Please extract every line of the records below, copying each one character for character.

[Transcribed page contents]
--------------------------------------------------

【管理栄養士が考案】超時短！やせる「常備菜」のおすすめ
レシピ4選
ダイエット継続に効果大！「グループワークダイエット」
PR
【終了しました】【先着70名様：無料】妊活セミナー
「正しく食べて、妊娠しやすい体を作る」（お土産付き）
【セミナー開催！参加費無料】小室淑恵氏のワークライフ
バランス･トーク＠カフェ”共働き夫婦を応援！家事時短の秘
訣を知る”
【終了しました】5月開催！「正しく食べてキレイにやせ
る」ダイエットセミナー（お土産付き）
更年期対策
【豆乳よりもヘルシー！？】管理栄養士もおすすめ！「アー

--------------------------------------------------

» **Result of this exercise**:
【管理栄養士が考案】超時短！やせる「常備菜」のおすすめ
レシピ4選
ダイエット継続に効果大！「グループワークダイエット」
PR
【終了しました】【先着70名様：無料】妊活セミナー
「正しく食べて、妊娠しやすい体を作る」（お土産付き）
【セミナー開催！参加費無料】小室淑恵氏のワークライフ
バランス･トーク＠カフェ”共働き夫婦を応援！家事時短の秘
訣を知る”
【終了しました】5月開催！「正しく食べてキレイにやせ
る」ダイエットセミナー（お土産付き）
更年期対策
【豆乳よりもヘルシー！？】管理栄養士もおすすめ！「アー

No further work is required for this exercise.